Г-н Абрамович рассматривает литературные явления и литературные перерождения только в последовательности одних литературных же явлений, – «что за чем последовало» и «как одно от другого произошло». Это явно односторонне и недостаточно. Литература живет «в обстоятельствах», для литературы есть «обстановка». Она действует на писателей подавляюще, подчиняюще. О. Л. д’Ор есть не только палач литературы, сгноивший или гноящий ее своим тупым остроумием; он есть и жертва; жертва этого страшного рынка, требующего коротких впечатлений и который его «штучки не длиннее 50 строк» оплачивает из полушек своих 12 000 рублей в год, т. е. О. Л. д’Ор столько получает и народ столько уплачивает, «потому что эти штучки веселят».
Но затем «последовательность литературных явлений» тоже очень важна, хотя (я думаю) – и не фундаментальною важностью. Ее мастерски очерчивает г. Абрамович:
«В нашей читательской и литературной среде нет соответствующей школы, – нет постоянного, прочно сохраняющегося уровня культурного сознания. Мы бесконечно ниже наших общенародных достижений, высящихся как Монблан среди ровных равнин. Вот почему у нас возможны такие явления, как бунт против Пушкина, как отвержение Фета и Тютчева, как непризнание Лескова и Чехова, как книжный тираж Амфитеатрова, как почетное литературное благополучие мелких литературных паразитов, утробных «смехунов».
При благосклонном попустительстве русского читателя, у которого никогда не хватало сил для идейного протеста против грехов и ошибок литературных узурпаторов, совершалась травля подлинных дарований и защита таких же подлинных бездарностей.
С одной стороны, это засилие бездарностей совершала сама «улица» в лице отдельных предприимчивых самозванцев, пытавшихся путем чисто внешних приемов, путем дипломатических отношений завоевать положение литератора, вынуждая к признанию, к принятию мелкого их материала, не заслуживающего названия литературы».

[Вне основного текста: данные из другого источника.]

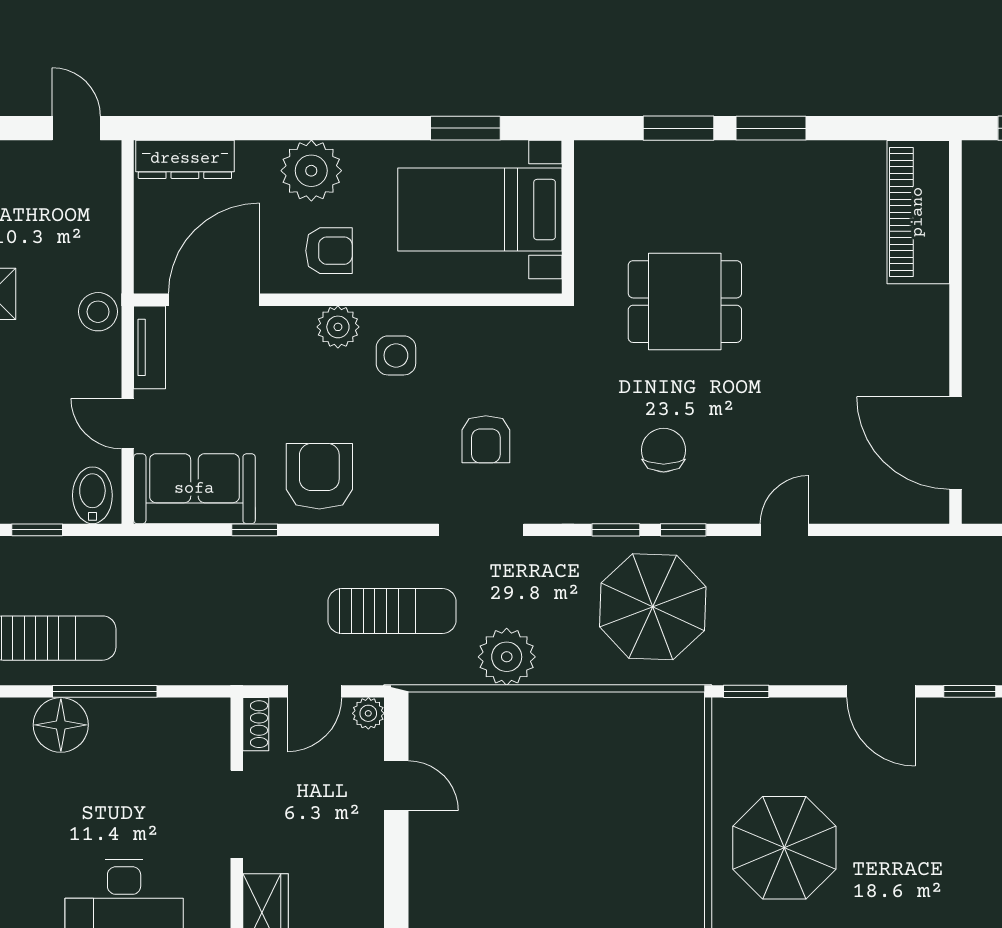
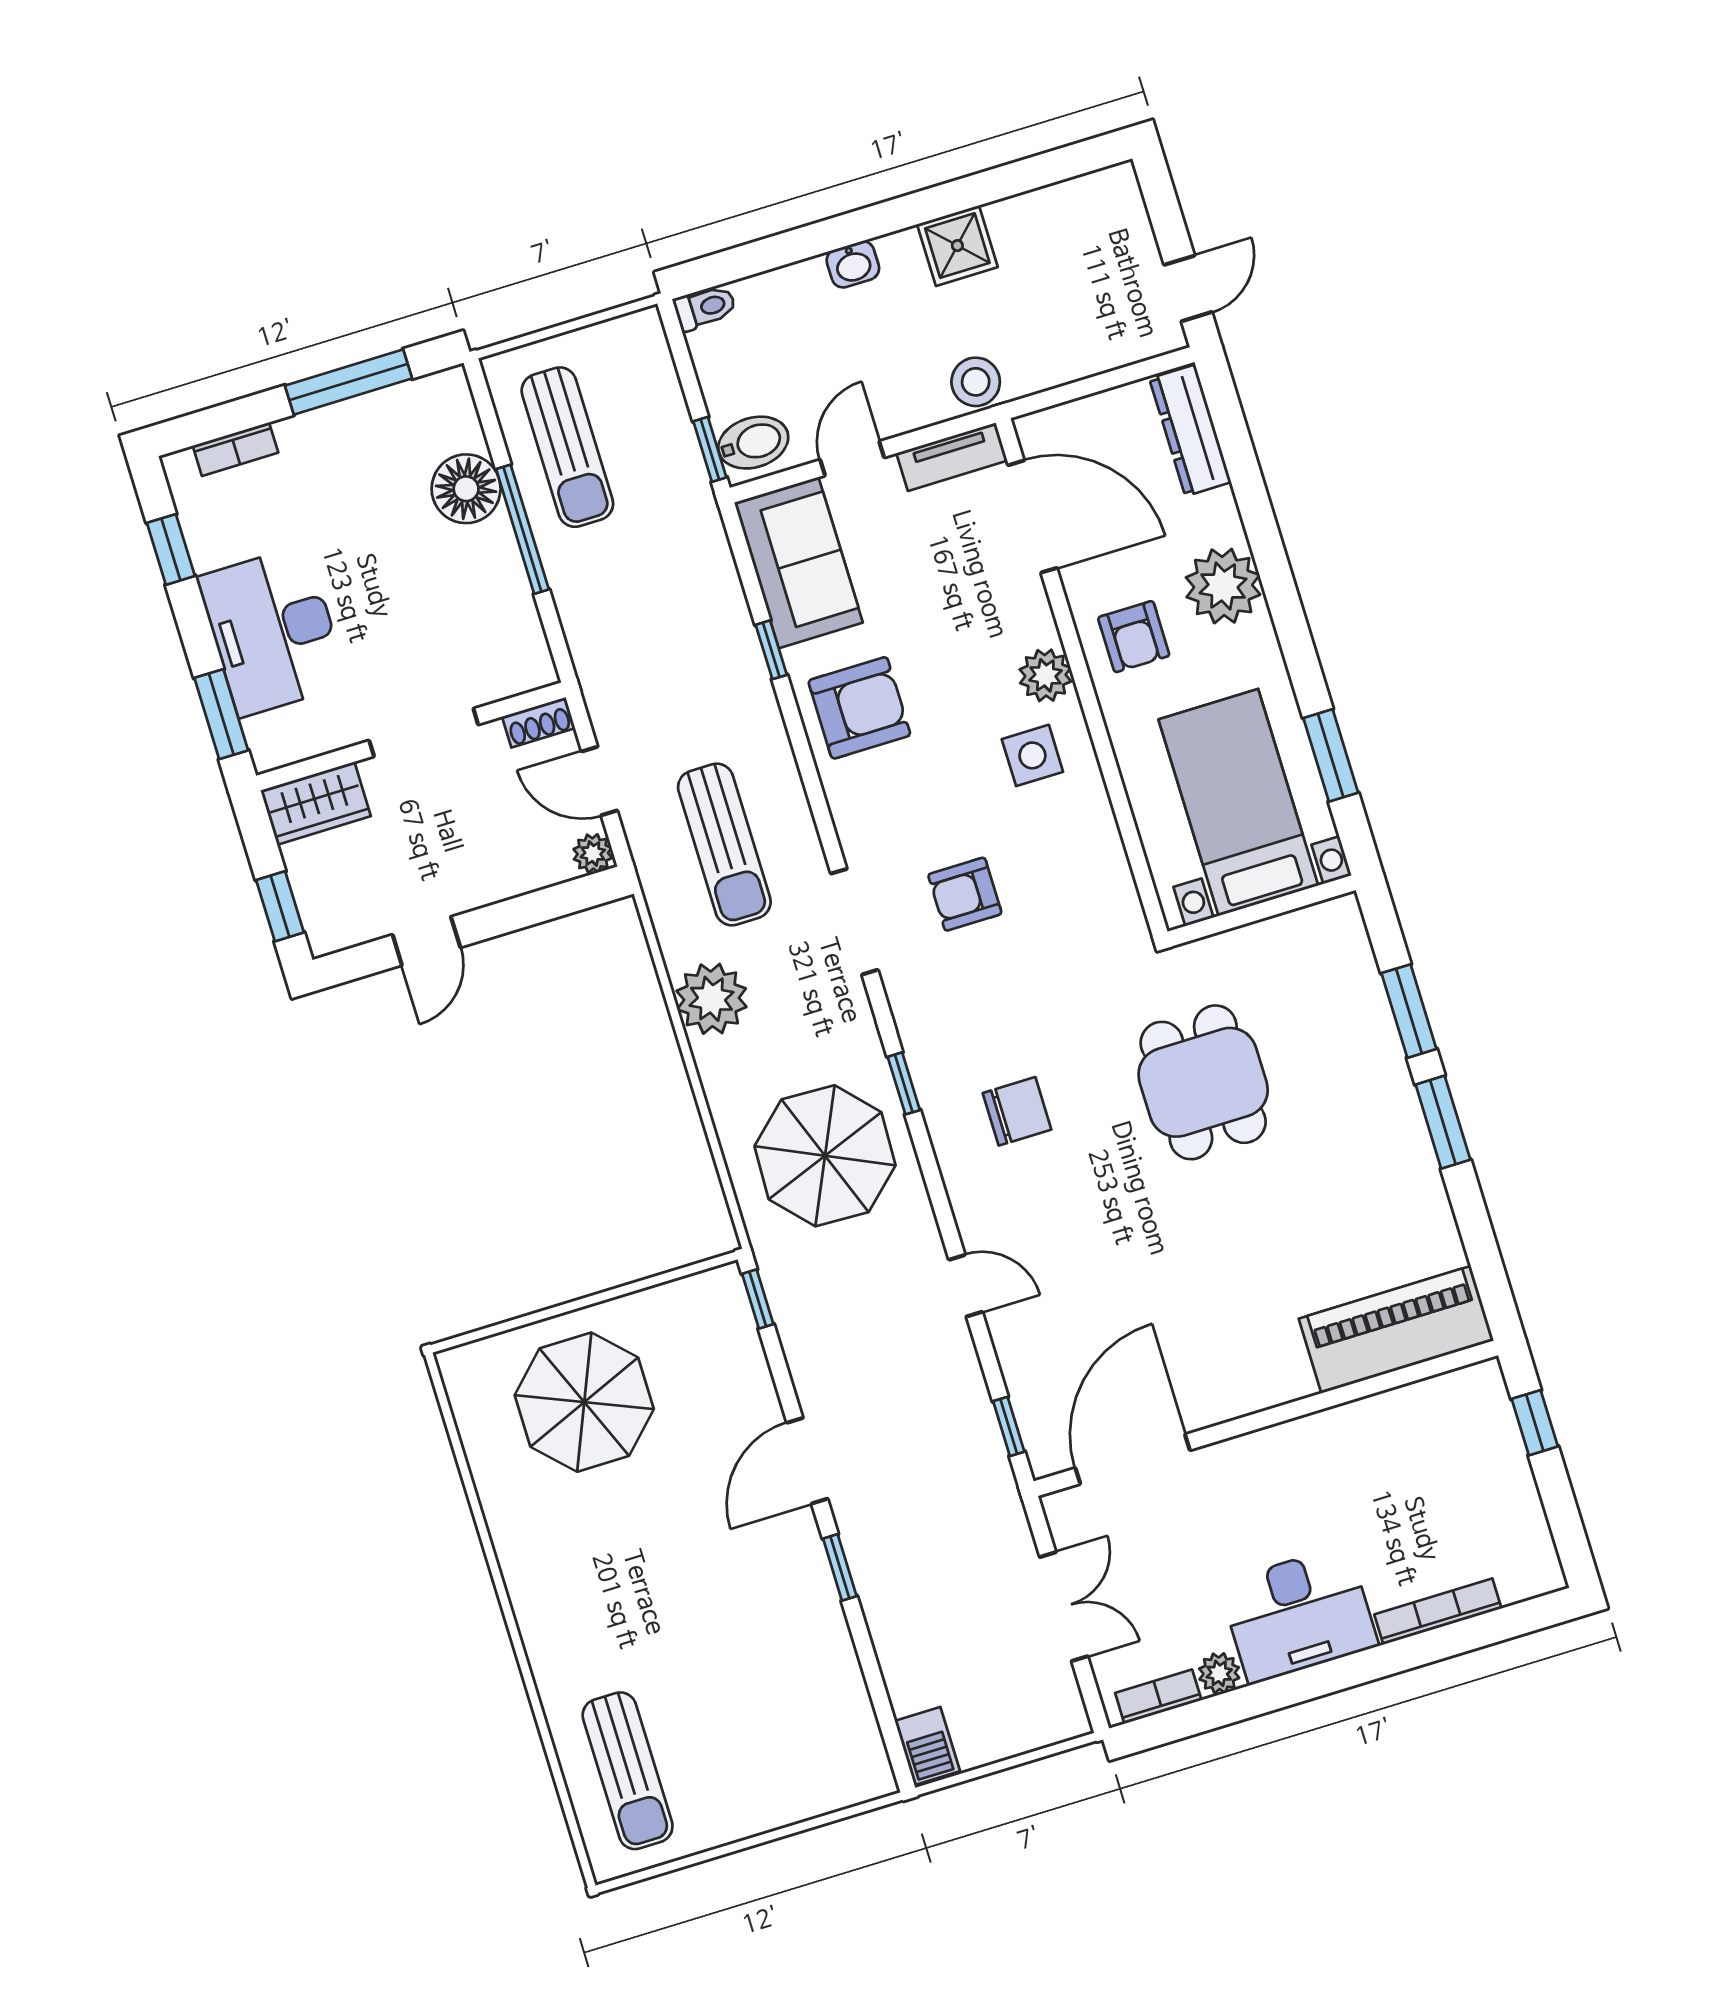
window: (37, 530) -> (710, 449), moved
window: (683, 530) -> (1009, 1426), moved
door: (396, 786) -> (426, 941), moved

Что это за «дипломатические отношения», которые «вынуждают к признанию», – я не знаю. Это что-то очень любопытное, очень важное, что будущий историк нашего фазиса литературы должен будет внимательно исследовать. Но не могу я не передать здесь слов, сказанных мне владетелем небольшой, но очень деятельной книжной лавки, которая в годы 1900–1903 и 1907—12 сыграла значительную роль в распространении великолепно художественных изданий декадентских мелочей, а в 1914–1915 «футуристических» коверканий. Он был крепкий сытый русский торговец лет 36–40, прошел сам городское училище или прогимназию, был деятелен, строг, для торговли и в торговом отношении в высшей степени культурен. Например, он обедал вместе с мальчиками магазина; они в квартире его имели себе чистенькие кроватки и чистую, очень хорошую комнату. Принося вам на дом книгу или пачку книг – отказывались взять 10–15—20 коп. «за труд». – «Хозяином запрете-но». Конечно, это небывалые еще приемы в рассейской торговле. Опершись жирными руками на прилавок, он сказал:
– Направление общественного мнения в России зависит от нас.
Как сталь. Твердо. «Как, от него, почти безграмотного?!» И я с недоумения поднял на него глаза: «какова же роль нас, писателей»??? Он продолжал:
– Русский читатель ленивый и покупает ту книгу, которую мы ему даем или на которую обращаем его внимание. Это – суетливые заботы мальчика в магазине – мальчика лет 13–14, и который получил инструкции от своего умного хозяина. «Боже, и он управляет мнением России». Но, конечно, несколько тысяч таких мальчиков в России более создают «умственное настроение в России», нежели любой министр.
Это – одно, что я осязательно знаю. Другое, о чем мне приходилось слышать, – кружки и союзы «взаимной рецензии». О книге, одной и той же, вдруг появляются рекомендующие рецензии в ряде видных газет – и репутация создана. Или – рецензий хающих, и репутация уронена. Между тем подспудное объяснение лежит в том, что книга написана одним «из наших» или кем-нибудь «из ненаших».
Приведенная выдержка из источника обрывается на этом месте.